* HOW TO COMPLETE THIS TASK
From the top of the entries, reproduce each line exactly, stopping after the line that contains "24: (162, 100, 2.59)". Omit pictures.

(Saved data entries)
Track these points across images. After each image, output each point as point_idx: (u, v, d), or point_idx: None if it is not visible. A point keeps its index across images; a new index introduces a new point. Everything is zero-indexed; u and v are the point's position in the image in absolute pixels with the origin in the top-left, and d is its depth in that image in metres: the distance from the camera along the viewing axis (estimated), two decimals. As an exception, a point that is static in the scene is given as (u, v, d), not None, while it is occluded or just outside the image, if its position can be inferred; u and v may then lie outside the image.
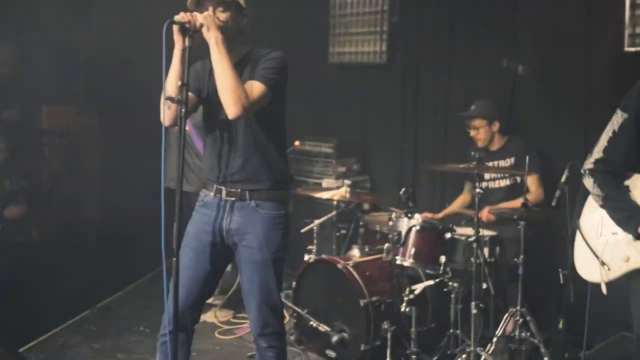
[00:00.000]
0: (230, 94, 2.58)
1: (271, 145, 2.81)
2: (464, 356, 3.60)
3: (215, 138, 2.83)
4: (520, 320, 3.75)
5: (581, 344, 3.83)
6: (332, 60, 5.74)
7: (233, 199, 2.78)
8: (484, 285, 3.79)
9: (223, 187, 2.79)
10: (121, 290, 4.98)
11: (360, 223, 4.39)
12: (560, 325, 3.68)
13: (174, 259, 2.50)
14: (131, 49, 4.87)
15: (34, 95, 5.64)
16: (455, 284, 3.76)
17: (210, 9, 2.66)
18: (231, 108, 2.59)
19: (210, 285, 2.91)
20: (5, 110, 5.32)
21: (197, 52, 2.64)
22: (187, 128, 4.29)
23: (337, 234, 4.57)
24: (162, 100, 2.59)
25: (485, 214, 4.15)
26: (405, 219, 3.87)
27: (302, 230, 4.46)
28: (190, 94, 2.66)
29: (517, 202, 3.98)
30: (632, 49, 3.98)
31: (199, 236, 2.83)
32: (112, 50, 5.15)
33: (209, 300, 4.54)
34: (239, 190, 2.78)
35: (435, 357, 3.80)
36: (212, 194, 2.83)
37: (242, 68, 2.72)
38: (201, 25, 2.56)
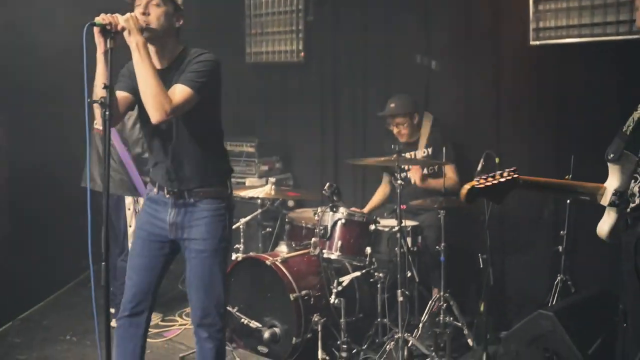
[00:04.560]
0: (152, 99, 2.60)
1: (206, 145, 2.89)
2: (392, 343, 3.72)
3: (152, 139, 2.91)
4: (444, 305, 3.92)
5: (501, 325, 4.09)
6: (249, 60, 5.76)
7: (173, 197, 2.89)
8: (409, 274, 3.93)
9: (164, 186, 2.91)
10: (43, 300, 4.83)
11: (286, 220, 4.43)
12: (482, 308, 3.86)
13: (103, 263, 2.47)
14: (47, 50, 4.70)
15: None
16: (381, 274, 3.88)
17: (142, 5, 2.66)
18: (153, 113, 2.62)
19: (160, 270, 3.00)
20: None
21: (127, 53, 2.63)
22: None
23: (263, 232, 4.60)
24: (86, 104, 2.55)
25: (416, 170, 4.33)
26: (331, 213, 3.96)
27: (228, 230, 4.46)
28: (125, 93, 2.73)
29: (441, 181, 4.20)
30: (537, 42, 4.23)
31: (145, 227, 2.98)
32: (26, 52, 4.96)
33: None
34: (177, 190, 2.89)
35: (365, 346, 3.91)
36: (155, 189, 2.96)
37: (174, 69, 2.76)
38: (123, 28, 2.54)
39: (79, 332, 4.28)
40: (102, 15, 2.51)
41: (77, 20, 2.62)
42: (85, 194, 2.54)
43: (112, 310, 4.41)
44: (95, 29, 2.50)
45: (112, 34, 2.51)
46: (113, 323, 4.38)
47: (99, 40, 2.54)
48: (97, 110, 2.57)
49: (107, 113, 2.48)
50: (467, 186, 2.36)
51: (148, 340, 4.09)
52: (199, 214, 2.88)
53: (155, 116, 2.62)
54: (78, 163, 4.20)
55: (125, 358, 3.00)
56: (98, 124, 2.65)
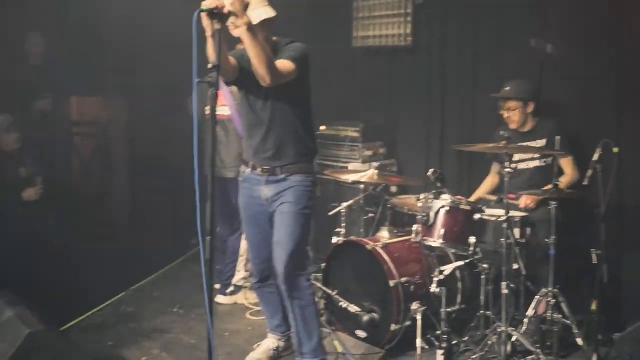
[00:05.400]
0: (264, 64, 2.90)
1: (298, 123, 3.26)
2: (495, 337, 3.60)
3: (249, 120, 3.28)
4: (553, 301, 3.73)
5: (615, 326, 3.84)
6: (356, 44, 5.72)
7: (266, 174, 3.28)
8: (515, 266, 3.77)
9: (257, 164, 3.28)
10: (155, 273, 5.09)
11: (388, 206, 4.38)
12: (593, 307, 3.64)
13: (208, 238, 2.53)
14: (160, 37, 4.92)
15: (64, 86, 5.73)
16: (486, 265, 3.76)
17: None
18: (264, 76, 2.93)
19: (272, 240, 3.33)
20: (37, 100, 5.41)
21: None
22: (229, 113, 4.41)
23: (365, 217, 4.57)
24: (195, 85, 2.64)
25: (524, 201, 4.12)
26: (435, 200, 3.87)
27: (330, 214, 4.49)
28: (232, 59, 3.08)
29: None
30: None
31: (247, 207, 3.41)
32: (142, 40, 5.21)
33: (240, 283, 4.62)
34: (270, 167, 3.25)
35: (466, 338, 3.81)
36: (249, 169, 3.36)
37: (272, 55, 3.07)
38: (229, 11, 2.66)
39: (186, 305, 4.48)
40: (209, 0, 2.61)
41: (187, 10, 2.72)
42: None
43: (217, 286, 4.60)
44: (203, 14, 2.61)
45: (219, 16, 2.61)
46: (218, 299, 4.57)
47: (207, 23, 2.67)
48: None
49: (214, 92, 2.54)
50: None
51: (250, 317, 4.29)
52: (289, 185, 3.25)
53: (266, 78, 2.93)
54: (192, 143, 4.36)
55: (269, 310, 3.64)
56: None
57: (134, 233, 5.70)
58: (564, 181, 4.01)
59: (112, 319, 4.24)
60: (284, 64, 3.05)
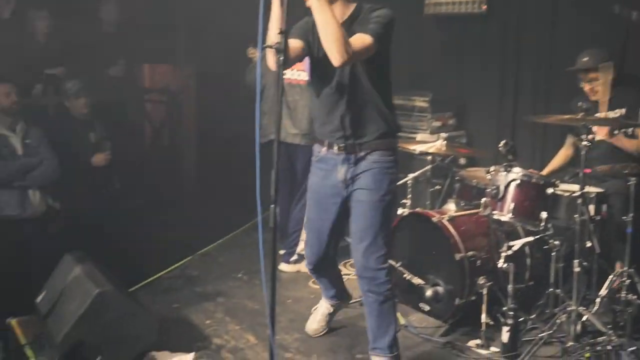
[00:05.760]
0: (334, 42, 2.61)
1: (378, 97, 2.92)
2: (564, 316, 3.47)
3: (324, 94, 2.95)
4: (627, 281, 3.56)
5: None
6: (428, 11, 5.55)
7: (344, 152, 2.96)
8: (588, 244, 3.61)
9: (334, 142, 2.97)
10: (221, 239, 5.15)
11: (456, 178, 4.27)
12: (672, 289, 3.46)
13: (272, 206, 2.52)
14: (227, 3, 4.91)
15: (136, 54, 5.84)
16: (557, 242, 3.62)
17: None
18: (335, 55, 2.63)
19: (337, 229, 3.17)
20: (110, 66, 5.54)
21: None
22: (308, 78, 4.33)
23: (432, 189, 4.48)
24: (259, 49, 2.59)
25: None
26: (505, 173, 3.73)
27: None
28: (297, 41, 2.81)
29: (634, 142, 3.80)
30: None
31: (318, 189, 3.12)
32: (209, 7, 5.23)
33: (303, 252, 4.62)
34: (349, 143, 2.94)
35: (533, 316, 3.70)
36: (324, 148, 3.03)
37: (350, 24, 2.80)
38: None
39: (250, 272, 4.53)
40: None
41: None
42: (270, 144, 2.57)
43: (281, 252, 4.63)
44: None
45: None
46: (281, 267, 4.61)
47: None
48: (270, 53, 2.61)
49: (281, 58, 2.50)
50: None
51: (312, 285, 4.29)
52: (369, 166, 2.94)
53: (337, 59, 2.63)
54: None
55: (324, 285, 3.52)
56: (271, 65, 2.67)
57: (200, 199, 5.81)
58: None
59: (178, 282, 4.34)
60: (362, 40, 2.71)
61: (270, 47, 2.52)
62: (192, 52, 6.14)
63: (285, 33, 2.51)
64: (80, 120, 4.72)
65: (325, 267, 3.35)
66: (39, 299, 3.31)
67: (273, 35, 2.58)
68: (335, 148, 2.98)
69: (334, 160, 3.01)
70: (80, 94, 4.65)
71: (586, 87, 4.11)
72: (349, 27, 2.79)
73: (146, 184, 5.51)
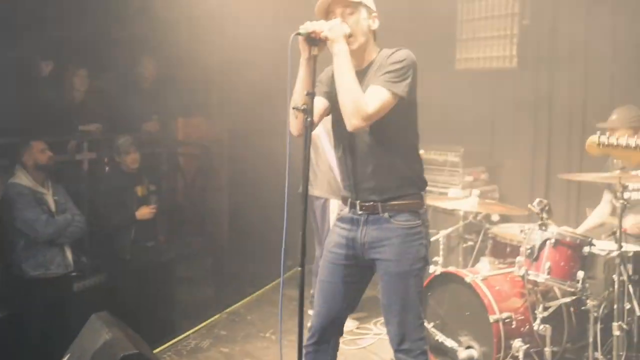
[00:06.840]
0: (350, 105, 2.50)
1: (401, 152, 2.70)
2: (605, 380, 3.33)
3: (344, 147, 2.76)
4: (671, 345, 3.41)
5: None
6: (459, 66, 5.57)
7: (367, 212, 2.72)
8: (628, 305, 3.48)
9: (356, 201, 2.73)
10: (248, 296, 5.11)
11: (489, 235, 4.19)
12: None
13: (299, 268, 2.48)
14: (258, 61, 4.99)
15: (170, 108, 5.95)
16: (595, 303, 3.49)
17: (339, 12, 2.61)
18: (351, 120, 2.51)
19: (350, 298, 2.84)
20: (145, 121, 5.65)
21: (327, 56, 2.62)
22: (317, 131, 4.31)
23: (464, 245, 4.41)
24: (290, 110, 2.59)
25: (630, 226, 3.81)
26: (539, 231, 3.64)
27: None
28: (321, 100, 2.67)
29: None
30: None
31: (334, 249, 2.81)
32: (240, 64, 5.32)
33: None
34: (371, 203, 2.70)
35: (573, 380, 3.55)
36: (347, 208, 2.79)
37: (366, 72, 2.65)
38: (326, 37, 2.51)
39: (278, 331, 4.45)
40: (307, 24, 2.51)
41: (281, 33, 2.68)
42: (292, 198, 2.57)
43: (311, 312, 4.55)
44: (300, 38, 2.51)
45: (316, 41, 2.51)
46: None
47: (303, 47, 2.53)
48: (293, 117, 2.59)
49: (309, 120, 2.49)
50: None
51: (342, 346, 4.17)
52: (393, 231, 2.68)
53: (352, 124, 2.51)
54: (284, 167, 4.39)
55: None
56: (292, 129, 2.64)
57: (230, 254, 5.80)
58: None
59: (204, 342, 4.29)
60: (375, 96, 2.51)
61: (299, 108, 2.52)
62: (224, 104, 6.23)
63: (312, 95, 2.50)
64: (129, 175, 4.78)
65: (329, 338, 2.88)
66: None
67: (298, 97, 2.55)
68: (357, 208, 2.73)
69: (356, 220, 2.75)
70: (130, 149, 4.73)
71: None
72: (366, 73, 2.64)
73: (177, 238, 5.53)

* SOLVED EXERCISE
Track these points across images. After each image, output each point as point_idx: (u, v, d), or point_idx: None if it is not visible. A point keeps its index across images; a new index introduces a new point. Everything is zero-indexed; u and v are the point's position in the image in absolute pixels with the origin in the top-left, and d is its depth in that image in metres: the distance from the camera along the viewing axis (estimated), two decimals. As an exception, a point that is static in the scene is given as (u, v, d), not None, while it is occluded or just outside the image, if its position can be inferred; u and v may then lie outside the image.
[00:00.000]
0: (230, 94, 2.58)
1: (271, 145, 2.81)
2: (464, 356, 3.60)
3: (215, 138, 2.83)
4: (520, 320, 3.75)
5: (581, 344, 3.83)
6: (332, 60, 5.74)
7: (233, 199, 2.78)
8: (484, 285, 3.79)
9: (223, 187, 2.79)
10: (121, 290, 4.98)
11: (360, 223, 4.39)
12: (560, 325, 3.68)
13: (174, 259, 2.50)
14: (131, 49, 4.87)
15: (34, 95, 5.64)
16: (455, 284, 3.76)
17: (210, 9, 2.66)
18: (231, 108, 2.59)
19: (210, 285, 2.91)
20: (5, 110, 5.32)
21: (197, 52, 2.64)
22: (187, 128, 4.29)
23: (337, 234, 4.57)
24: (162, 100, 2.59)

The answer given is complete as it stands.